Wireless audio is becoming popular. Numerous consumer products including wireless speakers are eliminating the cable and assure ultimate freedom of movement. I am about to investigate how newest wireless technology can cope with interference from other transmitters and exactly how well they will perform in a real-world scenario.
The most popular frequency bands which might be used by cordless products include the 900 MHz, 2.4 Gigahertz and 5.8 Gigahertz frequency band. Usually the 900 MHz and also 2.4 Gigahertz frequency bands have begun to become crowded by the ever increasing number of devices just like speakers for outdoors, wireless telephones etc.
Typical FM transmitters generally operate at 900 MHz and don’t possess any particular method of coping with interference yet changing the transmit channel is a method to deal with interfering transmitters. The 2.4 Gigahertz and 5.8 Gigahertz frequency bands are used by digital transmitters and also have become very crowded of late given that digital signals take up more bandwidth than analogue transmitters.
Frequency hopping products, nonetheless, are going to still cause problems because they will affect even transmitters using transmit channels. Audio can be regarded as a real-time protocol. Therefore it has stringent demands with regards to reliability. Furthermore, small latency is important in numerous applications. For this reason more sophisticated methods are required to ensure reliability.
One of these techniques is known as forward error correction or FEC in short. The transmitter is going to broadcast additional data in addition to the audio data. The receiver uses an algorithm that utilizes the additional information. In the event the signal is corrupted during the transmission due to interference, the receiver may remove the erroneous information and recover the original signal. This technique will work if the level of interference won’t exceed a certain threshold. FEC is unidirectional. The receiver doesn’t send back any data to the transmitter. Thus it is often used for systems such as radio receivers where the quantity of receivers is large.
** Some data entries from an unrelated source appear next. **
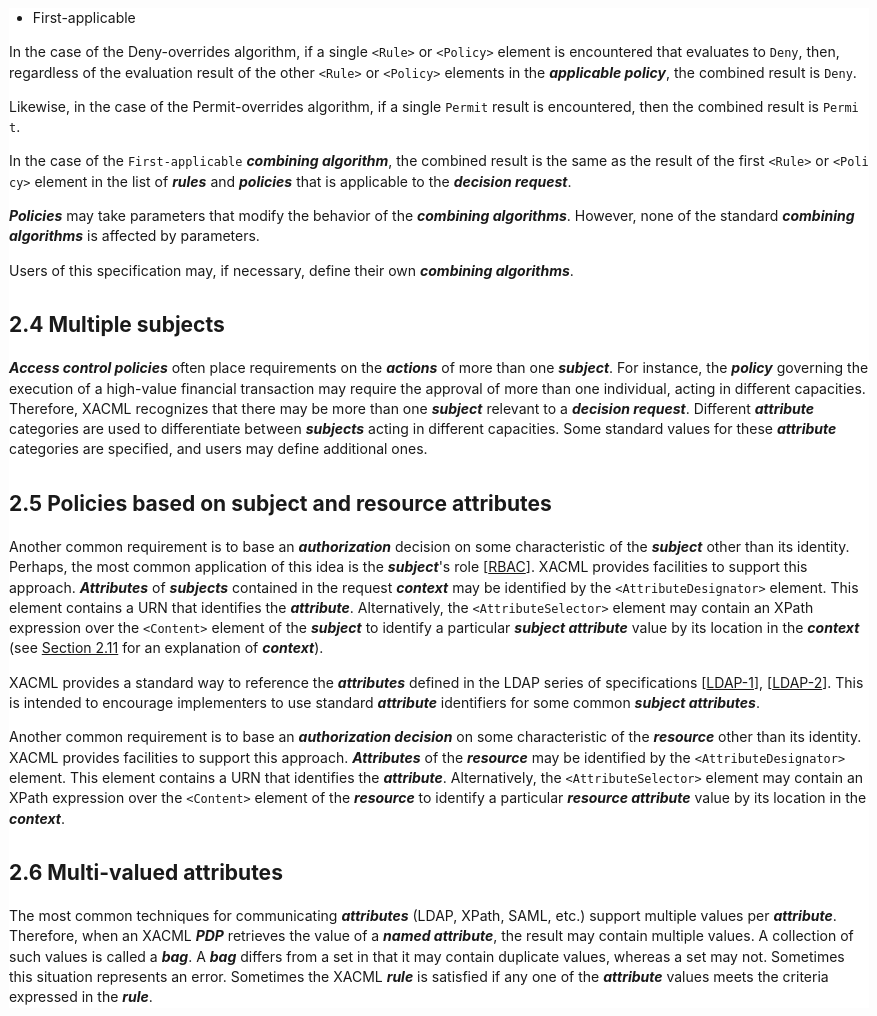 * First-applicable

In the case of the Deny-overrides algorithm, if a single `<Rule>` or `<Policy>` element is encountered that evaluates to `Deny`, then, regardless of the evaluation result of the other `<Rule>` or `<Policy>` elements in the **_applicable policy_**, the combined result is `Deny`.

Likewise, in the case of the Permit-overrides algorithm, if a single `Permit` result is encountered, then the combined result is `Permit`.

In the case of the `First-applicable` **_combining algorithm_**, the combined result is the same as the result of the first `<Rule>` or `<Policy>` element in the list of **_rules_** and **_policies_** that is applicable to the **_decision request_**.

**_Policies_** may take parameters that modify the behavior of the **_combining algorithms_**. However, none of the standard **_combining algorithms_** is affected by parameters.

Users of this specification may, if necessary, define their own **_combining algorithms_**.

## 2.4 Multiple subjects

**_Access control policies_** often place requirements on the **_actions_** of more than one **_subject_**. For instance, the **_policy_** governing the execution of a high-value financial transaction may require the approval of more than one individual, acting in different capacities. Therefore, XACML recognizes that there may be more than one **_subject_** relevant to a **_decision request_**. Different **_attribute_** categories are used to differentiate between **_subjects_** acting in different capacities. Some standard values for these **_attribute_** categories are specified, and users may define additional ones.

## 2.5 Policies based on subject and resource attributes

Another common requirement is to base an **_authorization_** decision on some characteristic of the **_subject_** other than its identity. Perhaps, the most common application of this idea is the **_subject_**'s role [[RBAC](#rbac)]. XACML provides facilities to support this approach. **_Attributes_** of **_subjects_** contained in the request **_context_** may be identified by the `<AttributeDesignator>` element. This element contains a URN that identifies the **_attribute_**. Alternatively, the `<AttributeSelector>` element may contain an XPath expression over the `<Content>` element of the **_subject_** to identify a particular **_subject attribute_** value by its location in the **_context_** (see [Section 2.11](#211-abstraction-layer) for an explanation of **_context_**).

XACML provides a standard way to reference the **_attributes_** defined in the LDAP series of specifications [[LDAP-1](#ldap-1)], [[LDAP-2](#ldap-2)]. This is intended to encourage implementers to use standard **_attribute_** identifiers for some common **_subject attributes_**.

Another common requirement is to base an **_authorization decision_** on some characteristic of the **_resource_** other than its identity. XACML provides facilities to support this approach. **_Attributes_** of the **_resource_** may be identified by the `<AttributeDesignator>` element. This element contains a URN that identifies the **_attribute_**. Alternatively, the `<AttributeSelector>` element may contain an XPath expression over the `<Content>` element of the **_resource_** to identify a particular **_resource attribute_** value by its location in the **_context_**.

## 2.6 Multi-valued attributes

The most common techniques for communicating **_attributes_** (LDAP, XPath, SAML, etc.) support multiple values per **_attribute_**. Therefore, when an XACML **_PDP_** retrieves the value of a **_named attribute_**, the result may contain multiple values. A collection of such values is called a **_bag_**. A **_bag_** differs from a set in that it may contain duplicate values, whereas a set may not. Sometimes this situation represents an error. Sometimes the XACML **_rule_** is satisfied if any one of the **_attribute_** values meets the criteria expressed in the **_rule_**.
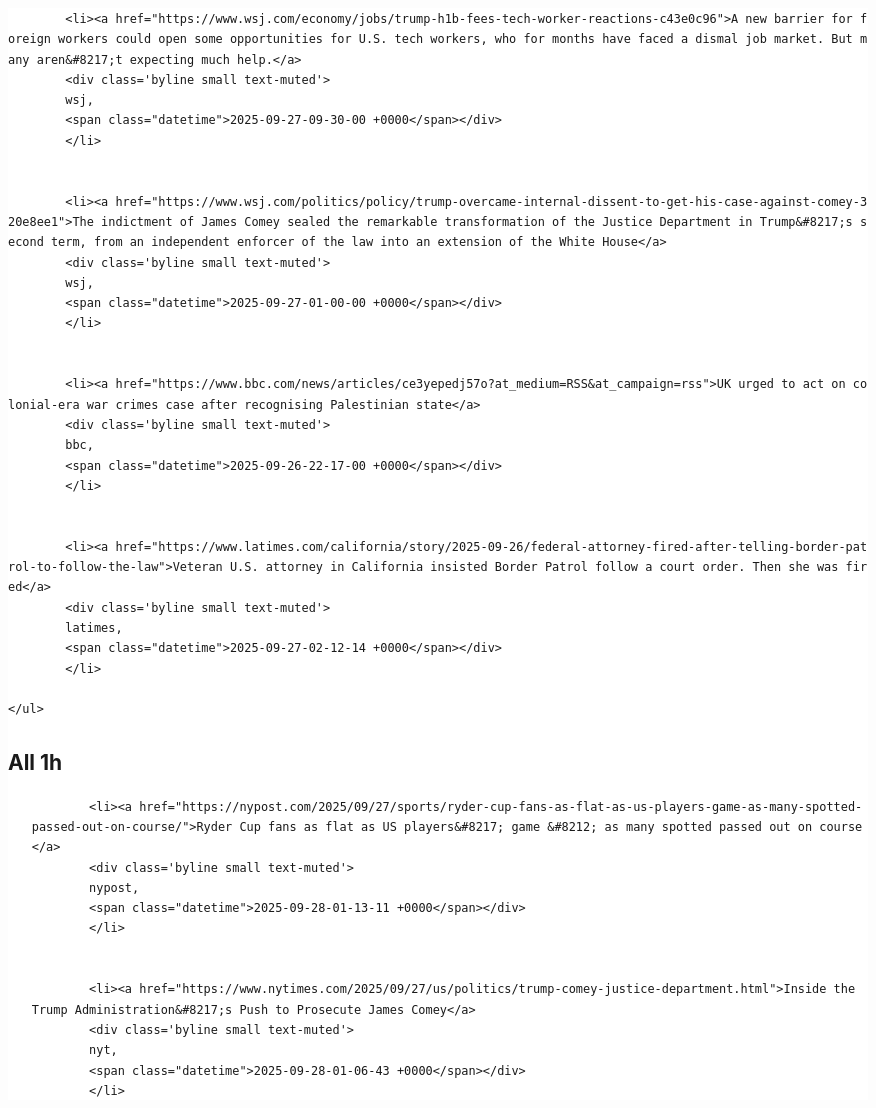             <li><a href="https://www.wsj.com/economy/jobs/trump-h1b-fees-tech-worker-reactions-c43e0c96">A new barrier for foreign workers could open some opportunities for U.S. tech workers, who for months have faced a dismal job market. But many aren&#8217;t expecting much help.</a>
            <div class='byline small text-muted'>
            wsj, 
            <span class="datetime">2025-09-27-09-30-00 +0000</span></div>
            </li>
        

            <li><a href="https://www.wsj.com/politics/policy/trump-overcame-internal-dissent-to-get-his-case-against-comey-320e8ee1">The indictment of James Comey sealed the remarkable transformation of the Justice Department in Trump&#8217;s second term, from an independent enforcer of the law into an extension of the White House</a>
            <div class='byline small text-muted'>
            wsj, 
            <span class="datetime">2025-09-27-01-00-00 +0000</span></div>
            </li>
        

            <li><a href="https://www.bbc.com/news/articles/ce3yepedj57o?at_medium=RSS&at_campaign=rss">UK urged to act on colonial-era war crimes case after recognising Palestinian state</a>
            <div class='byline small text-muted'>
            bbc, 
            <span class="datetime">2025-09-26-22-17-00 +0000</span></div>
            </li>
        

            <li><a href="https://www.latimes.com/california/story/2025-09-26/federal-attorney-fired-after-telling-border-patrol-to-follow-the-law">Veteran U.S. attorney in California insisted Border Patrol follow a court order. Then she was fired</a>
            <div class='byline small text-muted'>
            latimes, 
            <span class="datetime">2025-09-27-02-12-14 +0000</span></div>
            </li>
        
    </ul>
</div>

<div id="all1h" class="col-12">
    <h2>All 1h</h2>
    <ul>
        
            <li><a href="https://nypost.com/2025/09/27/sports/ryder-cup-fans-as-flat-as-us-players-game-as-many-spotted-passed-out-on-course/">Ryder Cup fans as flat as US players&#8217; game &#8212; as many spotted passed out on course</a>
            <div class='byline small text-muted'>
            nypost, 
            <span class="datetime">2025-09-28-01-13-11 +0000</span></div>
            </li>
        

            <li><a href="https://www.nytimes.com/2025/09/27/us/politics/trump-comey-justice-department.html">Inside the Trump Administration&#8217;s Push to Prosecute James Comey</a>
            <div class='byline small text-muted'>
            nyt, 
            <span class="datetime">2025-09-28-01-06-43 +0000</span></div>
            </li>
In cases in which there is just a small number of receivers, often a further mechanism is utilized. The cordless receiver sends data packets back to the transmitter in order to confirm proper receipt of information. The transmitters contains a checksum with each information packet. Each receiver may decide if a particular packet has been received correctly or damaged as a result of interference. Next, each cordless receiver will send an acknowledgement to the transmitter. In cases of dropped packets, the receiver is going to notify the transmitter and the dropped packet is resent. Consequently both the transmitter as well as receiver require a buffer to store packets. This buffer brings about an audio delay which is dependent upon the buffer size with a larger buffer improving the robustness of the transmission. A big latency can be a problem for certain applications nonetheless. Particularly if video is present, the sound ought to be synchronized with the movie. Also, in multichannel applications where some loudspeakers are cordless, the cordless speakers ought to be in sync with the corded loudspeakers. Systems that integrate this particular procedure, however, are limited to transmitting to a small number of receivers and the receivers use up more power.
As a way to better cope with interference, a number of wireless speakers will monitor the available frequency band in order to determine which channels are clear at any given moment in time. If any specific channel becomes crowded by a competing transmitter, these systems may change transmission to a clean channel without interruption of the audio. Since the transmitter lists clear channels, there’s no delay in trying to find a clean channel. It’s simply picked from the list. This technique is usually termed adaptive frequency hopping spread spectrum.
Are Today's Wireless Speakers Dependable Enough?